Sell the "Rock", Take Back "Paper", Sell the Paper (new options for a new era)

According to Kenneth R. Harvey, in his 1/09/09 article for “Realty Times”, (reprinted on the Ohio Association of Realtors website), “the credit crunch and tough times in the mortgage market are creating new profit opportunities in a highly-specialized real estate investment niche: Buying seller "carryback" mortgage notes”.

A “carryback”, or "seller takeback” can provide an important alternative to standard mortgage financing issued by a bank (which is not so “standard” anymore). The seller simply loans the buyer money to make the purchase, and “takes back a mortgage” from the buyer. After the deal is accomplished, the seller has two basic options: 1) the seller can hold onto the note as an investment for itself; or 2) the seller can offer it for sale to private investors who will buy it at a discount below the full face amount.

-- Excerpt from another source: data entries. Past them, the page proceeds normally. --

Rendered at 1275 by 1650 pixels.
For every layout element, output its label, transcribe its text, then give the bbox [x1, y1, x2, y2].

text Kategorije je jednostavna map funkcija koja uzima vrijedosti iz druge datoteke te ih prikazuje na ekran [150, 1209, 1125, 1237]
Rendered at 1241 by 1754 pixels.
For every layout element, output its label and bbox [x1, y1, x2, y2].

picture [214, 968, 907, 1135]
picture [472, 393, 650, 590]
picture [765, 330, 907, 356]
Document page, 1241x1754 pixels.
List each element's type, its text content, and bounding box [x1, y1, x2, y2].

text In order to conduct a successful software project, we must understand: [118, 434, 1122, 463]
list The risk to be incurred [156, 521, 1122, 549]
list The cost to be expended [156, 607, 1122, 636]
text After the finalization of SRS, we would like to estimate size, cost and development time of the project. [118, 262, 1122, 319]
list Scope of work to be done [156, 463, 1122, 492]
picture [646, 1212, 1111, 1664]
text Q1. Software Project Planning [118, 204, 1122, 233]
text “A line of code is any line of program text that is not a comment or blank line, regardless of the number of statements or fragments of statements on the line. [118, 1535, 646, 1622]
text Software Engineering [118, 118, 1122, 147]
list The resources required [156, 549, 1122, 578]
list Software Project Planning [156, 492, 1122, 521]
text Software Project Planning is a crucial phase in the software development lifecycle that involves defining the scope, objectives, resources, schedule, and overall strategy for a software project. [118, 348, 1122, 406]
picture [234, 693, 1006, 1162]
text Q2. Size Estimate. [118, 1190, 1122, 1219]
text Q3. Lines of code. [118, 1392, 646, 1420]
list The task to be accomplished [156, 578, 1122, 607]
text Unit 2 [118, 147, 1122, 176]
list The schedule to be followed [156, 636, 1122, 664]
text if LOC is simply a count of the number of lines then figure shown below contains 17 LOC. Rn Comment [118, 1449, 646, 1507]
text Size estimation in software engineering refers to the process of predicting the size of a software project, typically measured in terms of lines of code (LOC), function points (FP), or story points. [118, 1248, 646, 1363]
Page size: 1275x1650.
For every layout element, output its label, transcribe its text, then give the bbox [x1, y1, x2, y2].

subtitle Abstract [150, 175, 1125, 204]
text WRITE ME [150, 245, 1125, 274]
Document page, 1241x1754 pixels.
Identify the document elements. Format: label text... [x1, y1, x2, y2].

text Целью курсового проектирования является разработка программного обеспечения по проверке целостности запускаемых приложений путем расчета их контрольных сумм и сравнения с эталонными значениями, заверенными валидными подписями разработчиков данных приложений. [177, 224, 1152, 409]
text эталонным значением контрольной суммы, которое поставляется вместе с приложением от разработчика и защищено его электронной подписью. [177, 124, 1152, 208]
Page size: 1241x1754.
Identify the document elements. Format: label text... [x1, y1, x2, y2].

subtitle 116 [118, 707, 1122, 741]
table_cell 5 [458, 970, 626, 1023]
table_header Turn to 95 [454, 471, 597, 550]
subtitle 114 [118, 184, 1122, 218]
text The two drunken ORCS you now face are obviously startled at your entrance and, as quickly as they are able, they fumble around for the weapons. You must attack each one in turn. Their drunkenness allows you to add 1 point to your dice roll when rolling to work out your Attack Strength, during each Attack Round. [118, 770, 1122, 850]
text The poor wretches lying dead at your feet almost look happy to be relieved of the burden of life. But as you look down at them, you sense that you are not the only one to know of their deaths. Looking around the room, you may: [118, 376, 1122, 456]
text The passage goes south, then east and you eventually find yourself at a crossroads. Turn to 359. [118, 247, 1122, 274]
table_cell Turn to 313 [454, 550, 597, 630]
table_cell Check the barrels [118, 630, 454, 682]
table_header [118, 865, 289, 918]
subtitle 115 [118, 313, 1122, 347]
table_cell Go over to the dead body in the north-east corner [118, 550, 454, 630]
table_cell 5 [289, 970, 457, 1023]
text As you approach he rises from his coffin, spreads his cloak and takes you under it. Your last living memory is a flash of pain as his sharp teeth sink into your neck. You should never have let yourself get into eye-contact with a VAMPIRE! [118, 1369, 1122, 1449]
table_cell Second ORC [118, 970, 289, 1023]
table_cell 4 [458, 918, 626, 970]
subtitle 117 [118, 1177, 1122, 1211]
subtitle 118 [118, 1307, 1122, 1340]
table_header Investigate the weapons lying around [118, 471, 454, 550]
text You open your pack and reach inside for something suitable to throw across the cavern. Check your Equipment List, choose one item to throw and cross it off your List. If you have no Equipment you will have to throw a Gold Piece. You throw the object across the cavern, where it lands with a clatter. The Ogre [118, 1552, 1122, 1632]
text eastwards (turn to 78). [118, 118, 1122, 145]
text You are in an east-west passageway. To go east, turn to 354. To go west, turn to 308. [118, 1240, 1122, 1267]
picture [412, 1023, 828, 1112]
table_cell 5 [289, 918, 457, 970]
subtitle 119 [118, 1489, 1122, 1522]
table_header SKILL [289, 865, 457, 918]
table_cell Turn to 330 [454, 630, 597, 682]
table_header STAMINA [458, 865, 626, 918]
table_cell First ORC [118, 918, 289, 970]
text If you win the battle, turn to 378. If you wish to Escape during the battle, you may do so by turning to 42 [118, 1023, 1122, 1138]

While there are not a lot of conventional lenders buying mortgages these days, Mr. Harney reports that there are now dozens of private note brokers you can locate online, and that one popular site is NoteGiant.com, where hundreds of notes are posted for sale or auction bids.

John Collins, one of the owners of NoteGiant was quoted in Mr. Harney’s article as saying that ”current market conditions are producing a bumper crop of private notes that can provide investors excellent returns -- provided they take sensible precautions”. Many of private note brokers’ clients are small pension fund investors, Realtors, and even hedge funds.

Mr. Harney relayed the following basic advice offered by Mr. Collins when considering buying notes:

1) “If you are new to note buying, limit yourself to properties close to where you live or work. That way, you can check out the underlying real estate, and drive by to see what the collateral looks like.”

2) “Stick with first lien notes that have substantial equity cushions so you can't lose your shirt if you've got to pull the plug and go to foreclosure. Avoid second lien notes.”

3) “If you don't feel confident doing the necessary "due diligence" research to check out title, appraisal, credit scores and other note features, turn to pros who'll do it for you.“

For sellers, know that seller financing has been a legitimate and long-standing real estate tool to help sell property, especially in credit crunch times. Credit reports and other proper financial investigations of the buyer, together with a large cash down payment and attorney to draft or review the documents are essential to help minimize the risk. Re: note buying, I personally prefer to “own a piece of the rock” vs. a piece of paper when it comes to real estate investments. However, with note buying, there is some comfort in being able to “foreclose on the paper, and eventually get the rock”. Still, it is essential to perform due diligence not only on the note, but on the property as well, and retain counsel and financial advisors so you know what you are buying and the possible risks as well as returns involved. We know all too well what buying bad notes or “good notes on bad property” can do.

2 comments :

Toronto real estate said...

Very good article. there are options many people don't know about and that's pity, because in these days you have to be innovative, when talking about the real estate. Here in Canada, despite market decline mortgage situation is still good and healthy, but man should know all his options!
Take care
Julie

Stephen D. Richman, Esq. said...

Thank you for reviewing our Blog and for your comment. Hope things are still well "Up North".